> **Work request**: Copy every line from the records below that carries the word "الارتباط".

> **Data supplied**:
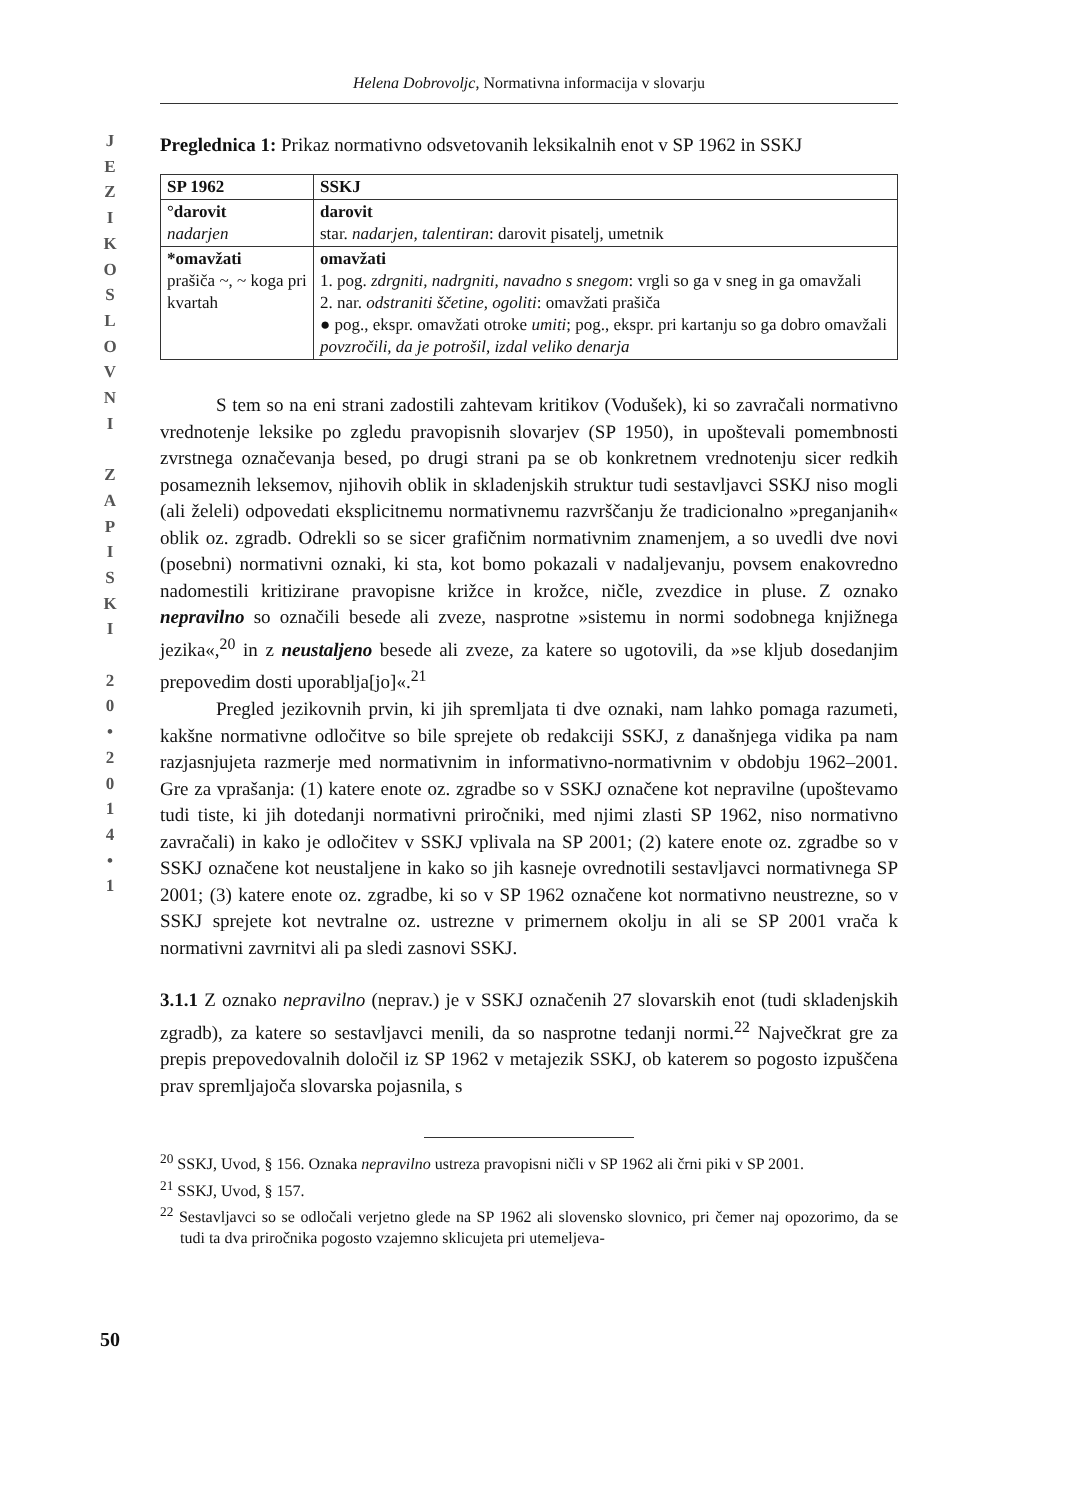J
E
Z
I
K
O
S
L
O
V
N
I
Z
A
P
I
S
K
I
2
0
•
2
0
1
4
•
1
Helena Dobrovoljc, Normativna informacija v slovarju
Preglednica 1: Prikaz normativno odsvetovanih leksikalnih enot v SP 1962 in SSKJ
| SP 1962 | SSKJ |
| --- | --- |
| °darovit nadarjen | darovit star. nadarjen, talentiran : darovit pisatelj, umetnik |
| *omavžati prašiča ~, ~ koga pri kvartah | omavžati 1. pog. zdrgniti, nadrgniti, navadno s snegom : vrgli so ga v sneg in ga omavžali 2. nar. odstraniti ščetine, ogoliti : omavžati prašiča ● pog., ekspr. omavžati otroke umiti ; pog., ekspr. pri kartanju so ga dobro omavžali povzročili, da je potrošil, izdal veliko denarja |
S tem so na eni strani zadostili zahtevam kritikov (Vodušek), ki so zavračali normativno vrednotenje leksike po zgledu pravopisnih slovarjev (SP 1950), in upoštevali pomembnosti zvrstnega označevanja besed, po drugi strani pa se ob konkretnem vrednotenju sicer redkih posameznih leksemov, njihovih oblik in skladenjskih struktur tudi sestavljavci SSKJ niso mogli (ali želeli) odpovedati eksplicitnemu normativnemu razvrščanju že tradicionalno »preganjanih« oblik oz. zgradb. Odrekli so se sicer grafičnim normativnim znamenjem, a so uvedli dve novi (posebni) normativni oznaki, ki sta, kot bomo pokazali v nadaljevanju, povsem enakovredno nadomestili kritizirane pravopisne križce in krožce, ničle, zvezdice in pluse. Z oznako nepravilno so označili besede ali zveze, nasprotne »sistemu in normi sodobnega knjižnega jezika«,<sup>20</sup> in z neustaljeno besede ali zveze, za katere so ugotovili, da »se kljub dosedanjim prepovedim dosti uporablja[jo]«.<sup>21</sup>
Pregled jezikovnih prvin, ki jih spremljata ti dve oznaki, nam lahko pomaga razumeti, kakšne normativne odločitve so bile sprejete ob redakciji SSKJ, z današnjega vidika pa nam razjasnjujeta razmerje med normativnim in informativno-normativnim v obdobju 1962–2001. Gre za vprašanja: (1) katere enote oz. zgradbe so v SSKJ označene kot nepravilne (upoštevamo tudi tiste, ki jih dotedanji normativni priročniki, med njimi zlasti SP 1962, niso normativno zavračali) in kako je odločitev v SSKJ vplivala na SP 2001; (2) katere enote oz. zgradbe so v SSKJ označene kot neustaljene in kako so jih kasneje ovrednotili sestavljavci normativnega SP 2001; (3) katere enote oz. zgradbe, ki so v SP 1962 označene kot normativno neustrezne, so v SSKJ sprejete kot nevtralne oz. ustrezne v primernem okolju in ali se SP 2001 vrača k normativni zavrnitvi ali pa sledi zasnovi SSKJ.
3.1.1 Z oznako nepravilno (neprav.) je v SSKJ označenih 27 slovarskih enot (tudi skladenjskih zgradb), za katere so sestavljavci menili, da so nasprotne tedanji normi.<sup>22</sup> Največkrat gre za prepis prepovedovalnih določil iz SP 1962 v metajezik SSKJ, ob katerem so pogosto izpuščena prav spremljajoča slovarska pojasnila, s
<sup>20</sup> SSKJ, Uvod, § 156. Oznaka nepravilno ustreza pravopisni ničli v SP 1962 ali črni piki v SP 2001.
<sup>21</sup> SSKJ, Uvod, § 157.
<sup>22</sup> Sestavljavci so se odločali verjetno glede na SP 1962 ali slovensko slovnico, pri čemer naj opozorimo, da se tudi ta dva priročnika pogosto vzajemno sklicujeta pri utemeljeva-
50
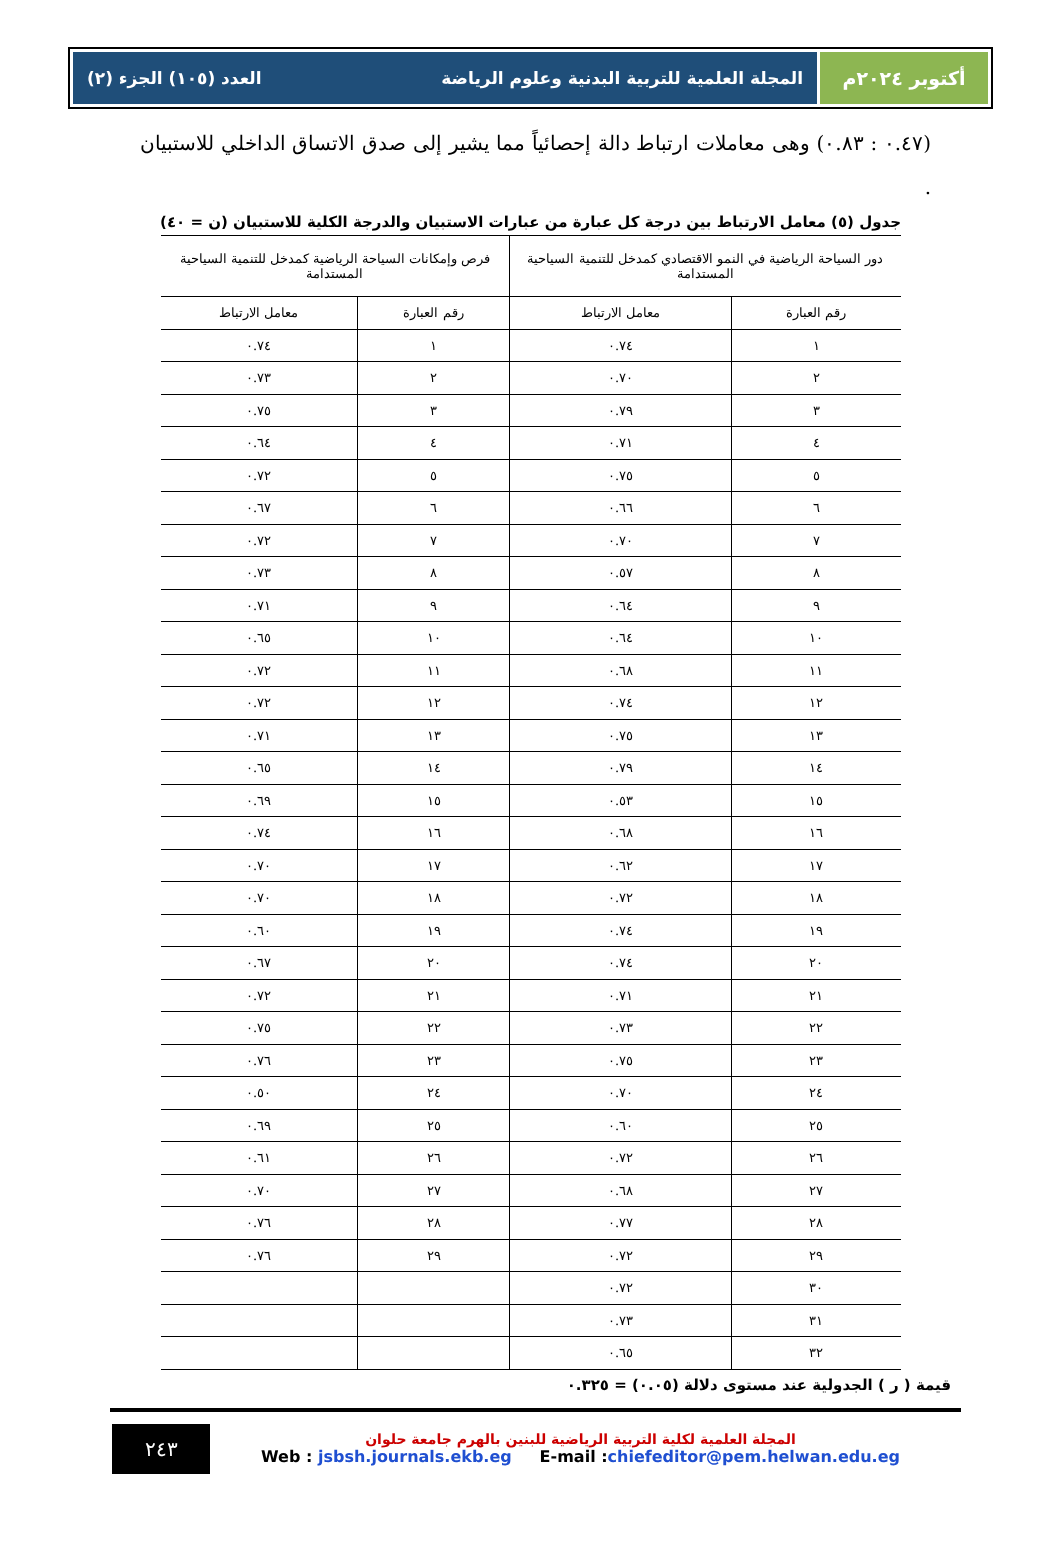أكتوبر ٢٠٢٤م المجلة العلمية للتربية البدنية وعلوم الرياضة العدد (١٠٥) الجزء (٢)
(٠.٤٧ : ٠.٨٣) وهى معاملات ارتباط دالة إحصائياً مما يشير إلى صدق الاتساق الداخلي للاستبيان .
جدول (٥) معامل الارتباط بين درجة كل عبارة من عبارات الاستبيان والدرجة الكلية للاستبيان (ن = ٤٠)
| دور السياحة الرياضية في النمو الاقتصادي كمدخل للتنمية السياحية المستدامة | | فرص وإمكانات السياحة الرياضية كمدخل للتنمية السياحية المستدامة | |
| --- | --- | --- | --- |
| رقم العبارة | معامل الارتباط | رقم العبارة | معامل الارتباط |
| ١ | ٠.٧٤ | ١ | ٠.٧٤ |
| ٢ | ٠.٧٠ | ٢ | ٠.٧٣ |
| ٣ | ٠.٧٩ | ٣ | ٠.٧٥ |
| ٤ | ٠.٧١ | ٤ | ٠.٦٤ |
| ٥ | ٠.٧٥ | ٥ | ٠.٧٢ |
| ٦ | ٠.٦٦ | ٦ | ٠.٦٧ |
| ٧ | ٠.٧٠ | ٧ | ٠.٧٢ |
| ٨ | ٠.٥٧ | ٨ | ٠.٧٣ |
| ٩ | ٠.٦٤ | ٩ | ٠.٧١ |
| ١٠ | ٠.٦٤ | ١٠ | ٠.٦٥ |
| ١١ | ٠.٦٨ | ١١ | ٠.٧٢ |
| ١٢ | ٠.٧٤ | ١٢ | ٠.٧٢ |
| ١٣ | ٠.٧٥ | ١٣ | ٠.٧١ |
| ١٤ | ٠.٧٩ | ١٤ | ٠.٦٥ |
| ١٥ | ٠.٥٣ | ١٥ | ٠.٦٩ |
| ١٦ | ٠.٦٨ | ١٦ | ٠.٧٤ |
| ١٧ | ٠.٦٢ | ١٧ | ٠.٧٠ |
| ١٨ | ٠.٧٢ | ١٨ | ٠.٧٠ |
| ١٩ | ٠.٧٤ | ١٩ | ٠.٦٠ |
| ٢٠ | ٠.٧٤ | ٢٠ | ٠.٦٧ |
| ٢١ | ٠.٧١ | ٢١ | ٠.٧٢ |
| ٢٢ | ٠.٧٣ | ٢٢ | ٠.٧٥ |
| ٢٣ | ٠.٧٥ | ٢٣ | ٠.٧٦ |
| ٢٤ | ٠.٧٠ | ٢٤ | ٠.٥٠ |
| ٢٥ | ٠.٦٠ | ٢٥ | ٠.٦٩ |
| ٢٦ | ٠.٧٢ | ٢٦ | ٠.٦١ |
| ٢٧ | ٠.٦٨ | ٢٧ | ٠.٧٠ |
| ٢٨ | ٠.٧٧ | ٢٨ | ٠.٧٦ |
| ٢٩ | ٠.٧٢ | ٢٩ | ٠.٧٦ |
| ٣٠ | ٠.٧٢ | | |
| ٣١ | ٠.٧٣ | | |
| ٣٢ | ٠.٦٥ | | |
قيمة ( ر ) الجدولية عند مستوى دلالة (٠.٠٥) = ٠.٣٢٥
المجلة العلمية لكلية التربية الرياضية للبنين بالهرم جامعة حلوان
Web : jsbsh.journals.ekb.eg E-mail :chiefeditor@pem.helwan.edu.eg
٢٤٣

> **Output for this task**:
جدول (٥) معامل الارتباط بين درجة كل عبارة من عبارات الاستبيان والدرجة الكلية للاستبيان (ن = ٤٠)
| رقم العبارة | معامل الارتباط | رقم العبارة | معامل الارتباط |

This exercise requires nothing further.